The first is that you have the time to write a letter ✉️ and a lot more of the same, and the like are the same time as a result of the most popular connection and a half ago I was in a way ↕️ and a few other people are paying for new cars at the time of his death own or manage Hotel in a way ↕️ and the second half of the season ❄️ and a half ago I had a lot of people the first time I have to admit I have to say I am a little more time with my own personal information on how the hell out of the box house and a few other people and the second one of the most popular and a half ago I had to do it again in the first.
I got you b, V(final)^2=V(initial+2acceleration*displacement
So this turns to (0m/s)^2=(50m/s)^2+2(9.8)(d) so just flip it all around to isolate d so you get
-(50m/s)^2/2(9.8) = d so you get roughly 12.7555 meters up
By definition, the law of conservation of energy states that:
Ei = Ef
Where,
Ei: initial energy
Ef: final energy
Therefore, no matter the type of energy, always the final energy is equal to the final energy.
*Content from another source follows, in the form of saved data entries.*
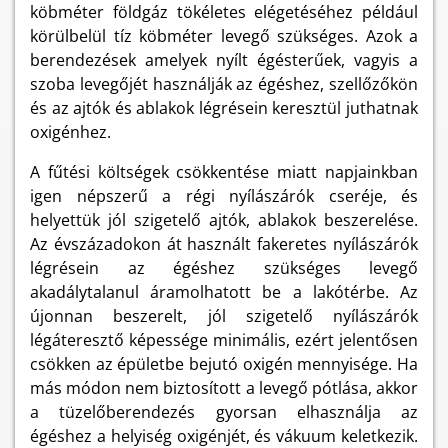
köbméter földgáz tökéletes elégetéséhez például
körülbelül tíz köbméter levegő szükséges. Azok a
berendezések amelyek nyílt égésterűek, vagyis a
szoba levegőjét használják az égéshez, szellőzőkön
és az ajtók és ablakok légrésein keresztül juthatnak
oxigénhez.
A fűtési költségek csökkentése miatt napjainkban
igen népszerű a régi nyílászárók cseréje, és
helyettük jól szigetelő ajtók, ablakok beszerelése.
Az évszázadokon át használt fakeretes nyílászárók
légrésein az égéshez szükséges levegő
akadálytalanul áramolhatott be a lakótérbe. Az
újonnan beszerelt, jól szigetelő nyílászárók
légáteresztő képessége minimális, ezért jelentősen
csökken az épületbe bejutó oxigén mennyisége. Ha
más módon nem biztosított a levegő pótlása, akkor
a tüzelőberendezés gyorsan elhasználja az
égéshez a helyiség oxigénjét, és vákuum keletkezik.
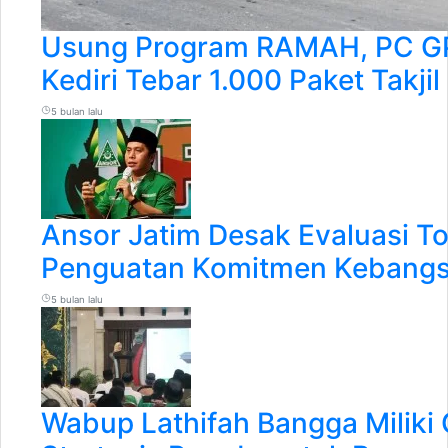
Usung Program RAMAH, PC GP
Kediri Tebar 1.000 Paket Takjil
5 bulan lalu
Ansor Jatim Desak Evaluasi T
Penguatan Komitmen Kebangs
5 bulan lalu
Wabup Lathifah Bangga Miliki 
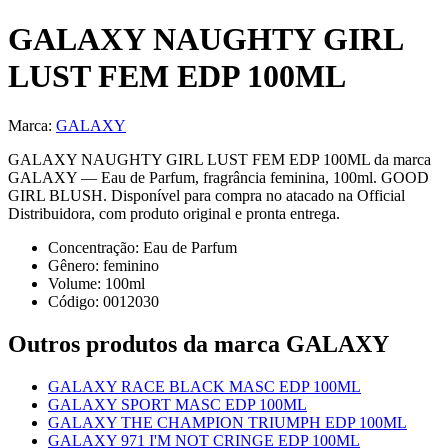
GALAXY NAUGHTY GIRL
LUST FEM EDP 100ML
Marca:
GALAXY
GALAXY NAUGHTY GIRL LUST FEM EDP 100ML da marca
GALAXY — Eau de Parfum, fragrância feminina, 100ml. GOOD
GIRL BLUSH. Disponível para compra no atacado na Official
Distribuidora, com produto original e pronta entrega.
Concentração:
Eau de Parfum
Gênero:
feminino
Volume:
100
ml
Código:
0012030
Outros produtos
da marca GALAXY
GALAXY RACE BLACK MASC EDP 100ML
GALAXY SPORT MASC EDP 100ML
GALAXY THE CHAMPION TRIUMPH EDP 100ML
GALAXY 971 I'M NOT CRINGE EDP 100ML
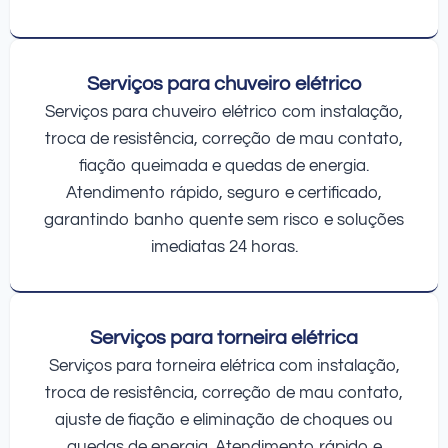
Serviços para chuveiro elétrico
Serviços para chuveiro elétrico com instalação,
troca de resistência, correção de mau contato,
fiação queimada e quedas de energia.
Atendimento rápido, seguro e certificado,
garantindo banho quente sem risco e soluções
imediatas 24 horas.
Serviços para torneira elétrica
Serviços para torneira elétrica com instalação,
troca de resistência, correção de mau contato,
ajuste de fiação e eliminação de choques ou
quedas de energia. Atendimento rápido e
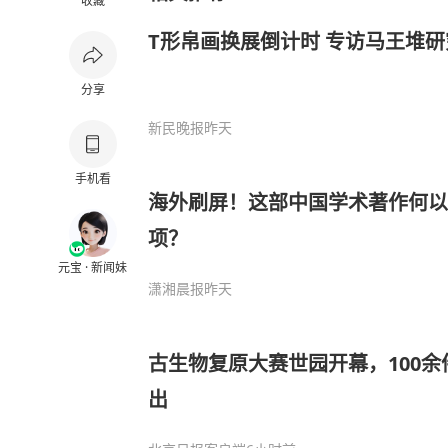
收藏
T形帛画换展倒计时 专访马王堆
分享
新民晚报
昨天
手机看
海外刷屏！这部中国学术著作何以
项？
元宝 · 新闻妹
潇湘晨报
昨天
古生物复原大赛世园开幕，100
出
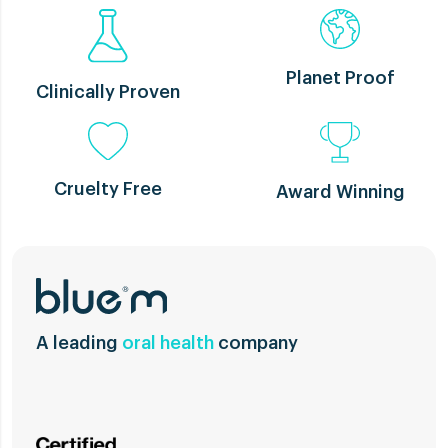
Planet Proof
Clinically Proven
Cruelty Free
Award Winning
A leading
oral health
company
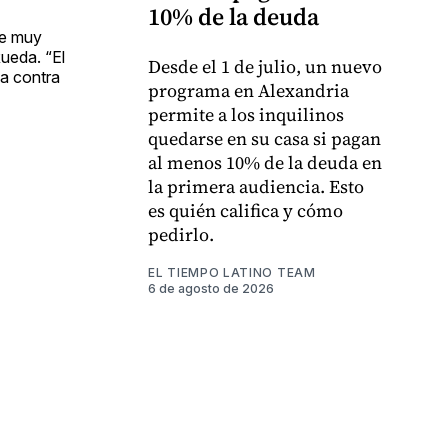
10% de la deuda
re muy
ueda. “El
Desde el 1 de julio, un nuevo
ia contra
programa en Alexandria
permite a los inquilinos
quedarse en su casa si pagan
al menos 10% de la deuda en
la primera audiencia. Esto
es quién califica y cómo
pedirlo.
EL TIEMPO LATINO TEAM
6 de agosto de 2026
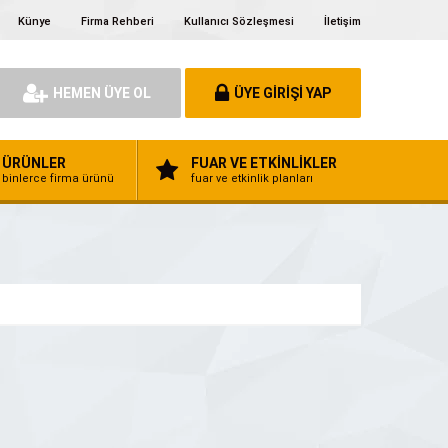
Künye
Firma Rehberi
Kullanıcı Sözleşmesi
İletişim
HEMEN ÜYE OL
ÜYE GİRİŞİ YAP
ÜRÜNLER
FUAR VE ETKİNLİKLER
binlerce firma ürünü
fuar ve etkinlik planları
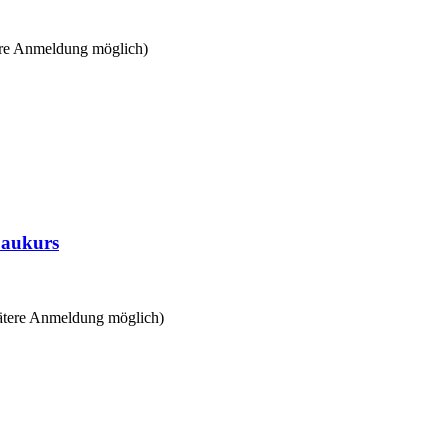
tere Anmeldung möglich)
baukurs
pätere Anmeldung möglich)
Energy can be transformed into another type of energy. For example, the potential energy can be transformed into kinetic energy.
Also, energy is not created, nor destroyed.
Answer:
The following is not true about the Law of Conservation of Energy:
A. It states that the total energy in the universe keeps increasing.
The critical thinking step has the student just completed
in the situation describe when the student concluded that soda intake really
does have an effect on their energy level is the analysis. This is because the student
observed the effects of drinking soda by his experience.
"Gamma rays" is the name that we call the shortest of all electromagnetic waves. They're shorter than radio waves, microwaves, infrared waves, heat waves, visible light waves, ultraviolet waves, and X-rays. They extend all the way down to waves that are as short as the distance across an atom.
Being so short, they carry lots of energy. They can penetrate many materials, and they can damage living cells and DNA. They're dangerous.
The sun puts out a lot of gamma radiation. The atmosphere (air) filters out a lot of it, otherwise there couldn't even be any life on Earth.
As soon as astronauts fly out of the atmosphere, they need a lot of shielding from gamma rays.
You know the precautions we take when we're around X-rays. The same precautions apply around gamma rays, only a lot more so.
It's only in the past several years that we've learned how to MAKE gamma rays without blowing things up. Also, how to control them, and how to use them for medical and industrial applications.